Segment Open

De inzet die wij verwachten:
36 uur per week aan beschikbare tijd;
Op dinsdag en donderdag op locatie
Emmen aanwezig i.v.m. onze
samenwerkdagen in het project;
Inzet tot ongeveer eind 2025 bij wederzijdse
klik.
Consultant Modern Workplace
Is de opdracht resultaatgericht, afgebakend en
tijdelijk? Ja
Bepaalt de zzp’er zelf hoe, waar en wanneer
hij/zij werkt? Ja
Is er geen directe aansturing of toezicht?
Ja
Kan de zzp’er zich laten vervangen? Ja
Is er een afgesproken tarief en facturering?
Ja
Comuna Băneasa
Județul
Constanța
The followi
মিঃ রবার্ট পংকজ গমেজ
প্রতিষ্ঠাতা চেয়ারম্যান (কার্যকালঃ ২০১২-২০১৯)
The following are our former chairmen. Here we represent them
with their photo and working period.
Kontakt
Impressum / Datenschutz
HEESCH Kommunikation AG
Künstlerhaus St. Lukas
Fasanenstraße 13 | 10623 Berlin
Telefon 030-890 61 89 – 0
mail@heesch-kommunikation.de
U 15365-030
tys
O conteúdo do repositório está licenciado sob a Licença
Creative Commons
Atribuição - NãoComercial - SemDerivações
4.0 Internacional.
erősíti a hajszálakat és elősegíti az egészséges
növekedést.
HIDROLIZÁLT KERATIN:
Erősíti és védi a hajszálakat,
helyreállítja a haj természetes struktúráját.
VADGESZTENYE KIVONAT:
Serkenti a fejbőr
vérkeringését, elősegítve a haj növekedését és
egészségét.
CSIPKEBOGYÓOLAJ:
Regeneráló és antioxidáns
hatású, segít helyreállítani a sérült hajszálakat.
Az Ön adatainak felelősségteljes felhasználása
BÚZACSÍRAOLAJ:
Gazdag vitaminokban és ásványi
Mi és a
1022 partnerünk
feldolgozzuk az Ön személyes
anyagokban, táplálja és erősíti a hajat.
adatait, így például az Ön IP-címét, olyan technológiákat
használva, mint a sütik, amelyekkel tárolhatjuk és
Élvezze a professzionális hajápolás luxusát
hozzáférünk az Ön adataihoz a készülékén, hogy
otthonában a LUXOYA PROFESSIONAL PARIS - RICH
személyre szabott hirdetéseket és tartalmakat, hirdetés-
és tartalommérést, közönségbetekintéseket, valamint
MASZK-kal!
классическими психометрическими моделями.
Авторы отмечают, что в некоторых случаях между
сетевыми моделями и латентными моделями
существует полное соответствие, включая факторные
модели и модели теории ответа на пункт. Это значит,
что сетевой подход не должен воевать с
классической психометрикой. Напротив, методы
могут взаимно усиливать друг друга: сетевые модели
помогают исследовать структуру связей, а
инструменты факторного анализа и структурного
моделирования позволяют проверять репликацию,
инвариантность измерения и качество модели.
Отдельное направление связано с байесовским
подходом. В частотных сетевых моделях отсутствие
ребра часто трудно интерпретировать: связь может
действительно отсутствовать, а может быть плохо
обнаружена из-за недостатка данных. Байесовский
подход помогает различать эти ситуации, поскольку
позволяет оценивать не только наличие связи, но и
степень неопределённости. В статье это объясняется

Segment Closed
Segment Open

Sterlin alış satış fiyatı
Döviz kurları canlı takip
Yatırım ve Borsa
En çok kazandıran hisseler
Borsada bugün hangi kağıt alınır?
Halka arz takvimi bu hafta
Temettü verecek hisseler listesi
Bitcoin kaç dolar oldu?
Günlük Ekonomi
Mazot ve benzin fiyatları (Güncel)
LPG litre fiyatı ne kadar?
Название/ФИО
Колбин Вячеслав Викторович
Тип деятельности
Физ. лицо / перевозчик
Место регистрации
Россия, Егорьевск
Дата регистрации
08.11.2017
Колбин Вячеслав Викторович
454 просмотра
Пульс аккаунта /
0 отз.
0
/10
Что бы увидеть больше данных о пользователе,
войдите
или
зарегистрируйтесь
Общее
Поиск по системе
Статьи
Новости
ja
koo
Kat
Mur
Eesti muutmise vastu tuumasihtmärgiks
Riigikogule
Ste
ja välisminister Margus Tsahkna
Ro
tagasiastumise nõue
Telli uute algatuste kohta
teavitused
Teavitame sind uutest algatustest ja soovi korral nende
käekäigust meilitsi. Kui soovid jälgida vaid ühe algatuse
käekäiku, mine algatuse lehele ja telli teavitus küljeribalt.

Segment Closed

## DESCRIPTION OF THE TASK
Reproduce exactly the lines of the records above from the one with "Élvezze a professzionális hajápolás luxusát" to the one with "степень неопределённости. В", both included, and leave out everything else.

## WRITTEN RESPONSE
Élvezze a professzionális hajápolás luxusát
hozzáférünk az Ön adataihoz a készülékén, hogy
otthonában a LUXOYA PROFESSIONAL PARIS - RICH
személyre szabott hirdetéseket és tartalmakat, hirdetés-
és tartalommérést, közönségbetekintéseket, valamint
MASZK-kal!
классическими психометрическими моделями.
Авторы отмечают, что в некоторых случаях между
сетевыми моделями и латентными моделями
существует полное соответствие, включая факторные
модели и модели теории ответа на пункт. Это значит,
что сетевой подход не должен воевать с
классической психометрикой. Напротив, методы
могут взаимно усиливать друг друга: сетевые модели
помогают исследовать структуру связей, а
инструменты факторного анализа и структурного
моделирования позволяют проверять репликацию,
инвариантность измерения и качество модели.
Отдельное направление связано с байесовским
подходом. В частотных сетевых моделях отсутствие
ребра часто трудно интерпретировать: связь может
действительно отсутствовать, а может быть плохо
обнаружена из-за недостатка данных. Байесовский
подход помогает различать эти ситуации, поскольку
позволяет оценивать не только наличие связи, но и
степень неопределённости. В статье это объясняется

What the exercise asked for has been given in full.